According to the latest OECD data, there are only 5 wealthy industrialized democracies who meet the gabled target of 0.7% of national income contributed as development assistance: Norway (1.07%), Sweden (1.05%), Luxembourg (1.00%), Denmark (%0.85) and the United Kingdom (%0.72). In absolute terms, the UK contributes more foreign aid than the other four 0.7 percenters combined, making it the most important donor in Europe.
These days it is hard to find aid budgets rising, but that is exactly what they did in the UK, with a 27% increase in 2012-13 despite the economic crunch. The factors behind this counter-intuitive trend are basically political: there is a strong consensus among the top political elite of Britain that a big foreign aid footprint is a good thing, because helping others is the right thing to do or -more pragmatically- because it helps the country “punch above its weight” in international affairs. Despite relentless criticism from some corners of the isolationist right at home, and despite a constant questioning of the effectiveness of aid in fostering development, the UK Department for International Development (DFID) not only spends a lot of aid money, but contributes the most of all donors to understanding why aid works or not (disclaimer: ESID is funded by DFID, but we are intellectually independent).

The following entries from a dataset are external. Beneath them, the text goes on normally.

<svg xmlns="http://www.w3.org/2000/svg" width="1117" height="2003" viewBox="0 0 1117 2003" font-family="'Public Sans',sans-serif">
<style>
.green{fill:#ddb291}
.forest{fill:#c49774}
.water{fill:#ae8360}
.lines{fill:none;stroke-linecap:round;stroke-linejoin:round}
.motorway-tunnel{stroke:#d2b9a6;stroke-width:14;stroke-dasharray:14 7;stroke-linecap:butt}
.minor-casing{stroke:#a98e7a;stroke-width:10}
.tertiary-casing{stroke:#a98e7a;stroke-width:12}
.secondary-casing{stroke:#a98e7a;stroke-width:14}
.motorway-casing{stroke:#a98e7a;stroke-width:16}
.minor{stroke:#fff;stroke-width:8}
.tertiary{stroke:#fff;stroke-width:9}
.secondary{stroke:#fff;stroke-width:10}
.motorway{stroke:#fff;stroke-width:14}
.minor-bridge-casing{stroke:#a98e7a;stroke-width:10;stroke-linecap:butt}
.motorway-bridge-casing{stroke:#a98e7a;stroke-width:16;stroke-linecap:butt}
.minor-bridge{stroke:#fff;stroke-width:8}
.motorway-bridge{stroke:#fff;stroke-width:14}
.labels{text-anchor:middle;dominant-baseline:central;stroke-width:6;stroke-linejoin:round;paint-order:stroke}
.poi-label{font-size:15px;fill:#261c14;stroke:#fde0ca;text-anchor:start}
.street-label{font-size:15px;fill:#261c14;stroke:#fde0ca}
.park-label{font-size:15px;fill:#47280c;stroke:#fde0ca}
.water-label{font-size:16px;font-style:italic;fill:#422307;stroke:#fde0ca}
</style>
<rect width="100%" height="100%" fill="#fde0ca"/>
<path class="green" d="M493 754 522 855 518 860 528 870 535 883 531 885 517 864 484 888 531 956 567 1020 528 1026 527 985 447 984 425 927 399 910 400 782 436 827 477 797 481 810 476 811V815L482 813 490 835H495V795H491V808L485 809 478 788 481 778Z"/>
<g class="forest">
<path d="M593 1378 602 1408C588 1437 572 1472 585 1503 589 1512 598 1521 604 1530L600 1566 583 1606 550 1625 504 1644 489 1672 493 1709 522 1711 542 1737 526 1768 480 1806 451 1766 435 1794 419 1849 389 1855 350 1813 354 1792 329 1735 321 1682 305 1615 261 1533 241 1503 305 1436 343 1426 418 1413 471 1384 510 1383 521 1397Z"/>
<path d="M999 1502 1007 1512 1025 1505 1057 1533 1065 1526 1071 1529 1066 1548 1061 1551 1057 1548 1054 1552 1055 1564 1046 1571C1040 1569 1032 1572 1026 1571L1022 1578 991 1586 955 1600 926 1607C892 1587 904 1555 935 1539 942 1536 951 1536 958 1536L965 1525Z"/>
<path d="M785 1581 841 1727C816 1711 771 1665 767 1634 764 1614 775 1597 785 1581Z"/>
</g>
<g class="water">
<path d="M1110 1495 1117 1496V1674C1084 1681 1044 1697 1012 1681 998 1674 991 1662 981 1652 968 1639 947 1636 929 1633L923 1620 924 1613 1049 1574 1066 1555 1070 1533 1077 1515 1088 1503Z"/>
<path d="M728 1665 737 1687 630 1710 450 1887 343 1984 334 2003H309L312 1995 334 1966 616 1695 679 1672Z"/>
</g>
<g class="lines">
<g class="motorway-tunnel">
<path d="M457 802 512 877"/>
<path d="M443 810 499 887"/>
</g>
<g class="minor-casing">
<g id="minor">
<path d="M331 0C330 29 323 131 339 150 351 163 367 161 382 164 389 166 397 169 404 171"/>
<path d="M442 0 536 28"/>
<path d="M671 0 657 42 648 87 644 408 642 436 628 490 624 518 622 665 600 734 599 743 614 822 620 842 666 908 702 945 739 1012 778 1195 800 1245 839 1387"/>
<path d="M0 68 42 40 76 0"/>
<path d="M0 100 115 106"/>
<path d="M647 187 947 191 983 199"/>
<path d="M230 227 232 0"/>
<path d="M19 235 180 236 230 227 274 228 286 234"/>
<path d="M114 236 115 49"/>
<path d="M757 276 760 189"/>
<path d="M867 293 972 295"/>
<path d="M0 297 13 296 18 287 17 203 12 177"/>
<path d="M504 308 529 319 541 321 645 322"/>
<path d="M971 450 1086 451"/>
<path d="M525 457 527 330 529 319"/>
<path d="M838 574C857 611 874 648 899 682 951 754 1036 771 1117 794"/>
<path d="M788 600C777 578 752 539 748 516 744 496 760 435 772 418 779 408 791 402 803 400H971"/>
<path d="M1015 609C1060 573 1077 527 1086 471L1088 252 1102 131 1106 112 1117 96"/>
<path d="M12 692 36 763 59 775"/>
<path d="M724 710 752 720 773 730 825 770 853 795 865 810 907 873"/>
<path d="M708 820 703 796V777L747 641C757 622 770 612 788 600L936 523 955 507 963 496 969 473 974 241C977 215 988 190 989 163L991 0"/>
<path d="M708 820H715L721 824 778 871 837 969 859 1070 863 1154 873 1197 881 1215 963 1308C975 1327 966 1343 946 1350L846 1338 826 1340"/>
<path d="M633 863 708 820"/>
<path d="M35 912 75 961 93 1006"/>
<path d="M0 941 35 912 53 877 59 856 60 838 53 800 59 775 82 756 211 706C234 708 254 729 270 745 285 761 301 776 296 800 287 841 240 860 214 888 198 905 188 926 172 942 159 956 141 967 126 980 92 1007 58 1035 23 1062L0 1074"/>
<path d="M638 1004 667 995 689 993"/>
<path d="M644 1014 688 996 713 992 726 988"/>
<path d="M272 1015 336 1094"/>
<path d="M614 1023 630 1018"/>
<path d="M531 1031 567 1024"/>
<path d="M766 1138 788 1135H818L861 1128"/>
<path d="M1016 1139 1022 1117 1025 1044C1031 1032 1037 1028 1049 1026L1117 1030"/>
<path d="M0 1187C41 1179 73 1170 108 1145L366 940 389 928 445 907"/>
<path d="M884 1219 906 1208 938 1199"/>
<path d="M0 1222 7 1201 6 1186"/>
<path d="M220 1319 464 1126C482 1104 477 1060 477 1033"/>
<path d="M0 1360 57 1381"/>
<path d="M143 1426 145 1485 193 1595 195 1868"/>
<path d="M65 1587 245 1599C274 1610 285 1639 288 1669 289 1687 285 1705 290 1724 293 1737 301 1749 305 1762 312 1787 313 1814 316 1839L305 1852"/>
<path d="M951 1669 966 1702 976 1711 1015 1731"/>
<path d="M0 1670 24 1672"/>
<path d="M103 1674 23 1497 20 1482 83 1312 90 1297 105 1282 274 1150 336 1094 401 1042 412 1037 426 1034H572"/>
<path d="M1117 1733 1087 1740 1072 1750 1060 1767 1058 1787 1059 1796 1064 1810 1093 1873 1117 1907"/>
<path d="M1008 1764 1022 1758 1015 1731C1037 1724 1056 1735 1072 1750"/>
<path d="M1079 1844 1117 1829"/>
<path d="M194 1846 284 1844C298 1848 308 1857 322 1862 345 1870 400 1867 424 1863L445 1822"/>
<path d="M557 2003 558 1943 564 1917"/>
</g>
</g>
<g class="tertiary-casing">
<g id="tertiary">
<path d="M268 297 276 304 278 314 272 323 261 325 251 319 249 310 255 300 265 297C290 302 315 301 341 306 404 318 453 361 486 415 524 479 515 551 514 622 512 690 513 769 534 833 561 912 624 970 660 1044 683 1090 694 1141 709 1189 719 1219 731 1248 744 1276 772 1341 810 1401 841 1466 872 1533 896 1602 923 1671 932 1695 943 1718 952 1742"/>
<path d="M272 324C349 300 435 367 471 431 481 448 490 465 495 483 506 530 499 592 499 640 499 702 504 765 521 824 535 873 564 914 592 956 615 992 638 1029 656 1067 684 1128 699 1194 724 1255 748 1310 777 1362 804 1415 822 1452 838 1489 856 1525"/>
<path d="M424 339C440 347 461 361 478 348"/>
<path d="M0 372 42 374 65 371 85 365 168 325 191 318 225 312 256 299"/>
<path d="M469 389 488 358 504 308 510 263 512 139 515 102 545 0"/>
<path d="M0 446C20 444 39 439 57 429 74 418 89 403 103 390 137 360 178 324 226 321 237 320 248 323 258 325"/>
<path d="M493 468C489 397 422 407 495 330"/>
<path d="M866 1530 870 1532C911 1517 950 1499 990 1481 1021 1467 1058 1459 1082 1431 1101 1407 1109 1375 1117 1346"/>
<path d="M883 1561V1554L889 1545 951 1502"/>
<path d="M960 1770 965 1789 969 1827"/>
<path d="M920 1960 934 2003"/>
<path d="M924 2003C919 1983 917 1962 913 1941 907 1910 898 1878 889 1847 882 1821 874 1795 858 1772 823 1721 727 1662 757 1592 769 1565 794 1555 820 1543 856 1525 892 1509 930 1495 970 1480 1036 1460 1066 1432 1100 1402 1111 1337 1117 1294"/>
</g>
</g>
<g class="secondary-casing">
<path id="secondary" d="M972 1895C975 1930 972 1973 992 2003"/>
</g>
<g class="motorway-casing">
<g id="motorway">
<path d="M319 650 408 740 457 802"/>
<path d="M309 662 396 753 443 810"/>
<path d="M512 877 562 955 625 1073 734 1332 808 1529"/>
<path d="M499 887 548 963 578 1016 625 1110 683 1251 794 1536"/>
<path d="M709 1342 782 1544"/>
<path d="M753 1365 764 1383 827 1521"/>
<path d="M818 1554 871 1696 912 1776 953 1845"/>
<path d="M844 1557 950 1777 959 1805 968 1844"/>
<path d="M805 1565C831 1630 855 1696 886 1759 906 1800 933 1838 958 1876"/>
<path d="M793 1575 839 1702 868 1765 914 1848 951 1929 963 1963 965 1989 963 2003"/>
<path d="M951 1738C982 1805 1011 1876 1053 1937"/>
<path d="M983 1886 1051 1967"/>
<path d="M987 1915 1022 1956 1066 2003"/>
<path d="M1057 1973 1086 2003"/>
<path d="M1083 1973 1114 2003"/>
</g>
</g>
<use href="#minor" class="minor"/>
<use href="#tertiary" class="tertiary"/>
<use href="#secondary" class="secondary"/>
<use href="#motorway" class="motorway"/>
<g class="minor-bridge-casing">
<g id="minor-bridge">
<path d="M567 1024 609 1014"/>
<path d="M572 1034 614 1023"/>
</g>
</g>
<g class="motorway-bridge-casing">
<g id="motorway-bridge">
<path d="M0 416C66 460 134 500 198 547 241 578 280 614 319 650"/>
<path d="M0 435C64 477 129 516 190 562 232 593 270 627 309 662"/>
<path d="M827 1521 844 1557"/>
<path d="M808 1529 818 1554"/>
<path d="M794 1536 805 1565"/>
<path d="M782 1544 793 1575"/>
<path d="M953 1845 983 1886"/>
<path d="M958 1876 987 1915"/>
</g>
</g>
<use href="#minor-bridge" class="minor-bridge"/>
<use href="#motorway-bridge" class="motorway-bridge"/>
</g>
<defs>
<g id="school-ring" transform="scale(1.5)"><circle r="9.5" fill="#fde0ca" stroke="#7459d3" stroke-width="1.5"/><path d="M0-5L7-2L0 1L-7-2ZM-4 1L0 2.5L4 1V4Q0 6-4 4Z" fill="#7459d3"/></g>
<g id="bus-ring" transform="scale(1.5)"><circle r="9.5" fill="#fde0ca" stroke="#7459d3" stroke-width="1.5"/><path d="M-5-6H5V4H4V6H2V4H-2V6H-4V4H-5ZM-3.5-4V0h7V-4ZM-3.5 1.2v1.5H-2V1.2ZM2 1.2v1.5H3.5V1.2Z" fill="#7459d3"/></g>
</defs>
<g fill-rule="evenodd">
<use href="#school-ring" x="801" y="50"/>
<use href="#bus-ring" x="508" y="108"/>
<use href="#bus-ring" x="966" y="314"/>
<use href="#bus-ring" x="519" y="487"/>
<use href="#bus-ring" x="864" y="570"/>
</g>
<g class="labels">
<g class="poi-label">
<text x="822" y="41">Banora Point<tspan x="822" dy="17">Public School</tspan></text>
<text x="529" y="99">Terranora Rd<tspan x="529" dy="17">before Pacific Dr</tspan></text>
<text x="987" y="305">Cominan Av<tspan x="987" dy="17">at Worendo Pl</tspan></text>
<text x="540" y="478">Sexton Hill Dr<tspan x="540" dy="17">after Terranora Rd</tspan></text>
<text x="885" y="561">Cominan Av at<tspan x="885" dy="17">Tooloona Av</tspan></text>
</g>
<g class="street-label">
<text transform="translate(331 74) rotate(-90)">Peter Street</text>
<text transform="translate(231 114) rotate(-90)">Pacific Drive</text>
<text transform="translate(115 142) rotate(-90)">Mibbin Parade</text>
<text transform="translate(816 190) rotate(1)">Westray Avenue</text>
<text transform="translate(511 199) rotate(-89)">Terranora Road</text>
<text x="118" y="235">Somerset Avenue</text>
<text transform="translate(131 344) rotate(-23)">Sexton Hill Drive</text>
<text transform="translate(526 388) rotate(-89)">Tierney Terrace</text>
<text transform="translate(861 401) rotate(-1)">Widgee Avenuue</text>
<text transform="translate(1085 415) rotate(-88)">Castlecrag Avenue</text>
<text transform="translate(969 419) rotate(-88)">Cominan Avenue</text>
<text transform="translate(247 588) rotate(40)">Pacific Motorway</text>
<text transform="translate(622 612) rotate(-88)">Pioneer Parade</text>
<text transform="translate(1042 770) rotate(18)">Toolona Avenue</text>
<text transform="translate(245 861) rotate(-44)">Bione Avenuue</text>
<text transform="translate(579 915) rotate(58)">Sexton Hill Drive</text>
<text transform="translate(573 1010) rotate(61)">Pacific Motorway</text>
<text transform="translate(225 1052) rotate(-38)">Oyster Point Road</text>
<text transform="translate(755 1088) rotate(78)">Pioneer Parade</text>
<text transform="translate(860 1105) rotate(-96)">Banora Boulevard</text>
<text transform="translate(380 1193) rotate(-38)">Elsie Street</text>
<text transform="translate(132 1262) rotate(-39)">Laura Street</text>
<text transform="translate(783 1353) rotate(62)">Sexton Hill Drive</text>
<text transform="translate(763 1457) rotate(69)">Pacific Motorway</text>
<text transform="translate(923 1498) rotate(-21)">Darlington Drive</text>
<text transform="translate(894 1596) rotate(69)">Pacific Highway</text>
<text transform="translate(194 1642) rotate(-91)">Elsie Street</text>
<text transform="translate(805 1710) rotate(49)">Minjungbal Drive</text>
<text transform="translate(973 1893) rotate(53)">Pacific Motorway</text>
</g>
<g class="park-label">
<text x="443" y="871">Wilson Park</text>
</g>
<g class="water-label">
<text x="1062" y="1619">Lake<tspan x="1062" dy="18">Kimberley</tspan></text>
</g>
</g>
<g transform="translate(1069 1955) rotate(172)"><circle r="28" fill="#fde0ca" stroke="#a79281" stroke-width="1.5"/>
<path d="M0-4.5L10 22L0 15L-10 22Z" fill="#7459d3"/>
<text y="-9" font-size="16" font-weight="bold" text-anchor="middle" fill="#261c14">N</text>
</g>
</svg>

All of this explains why I work in Britain and not in the United States, where aid is the punching bag of Congress, or Spain, where aid is a feel-good bureaucratic mess: ESID would not -could not- exist in either of those countries, and even if it did the chances are no-one would have hired a foreign political scientist for an applied development studies position. Much of my research entails questioning or criticizing DFID in one way or another, but at the end of the day they are the cream of the crop: the UK is more often than not an aid leader, and that is something to be celebrated.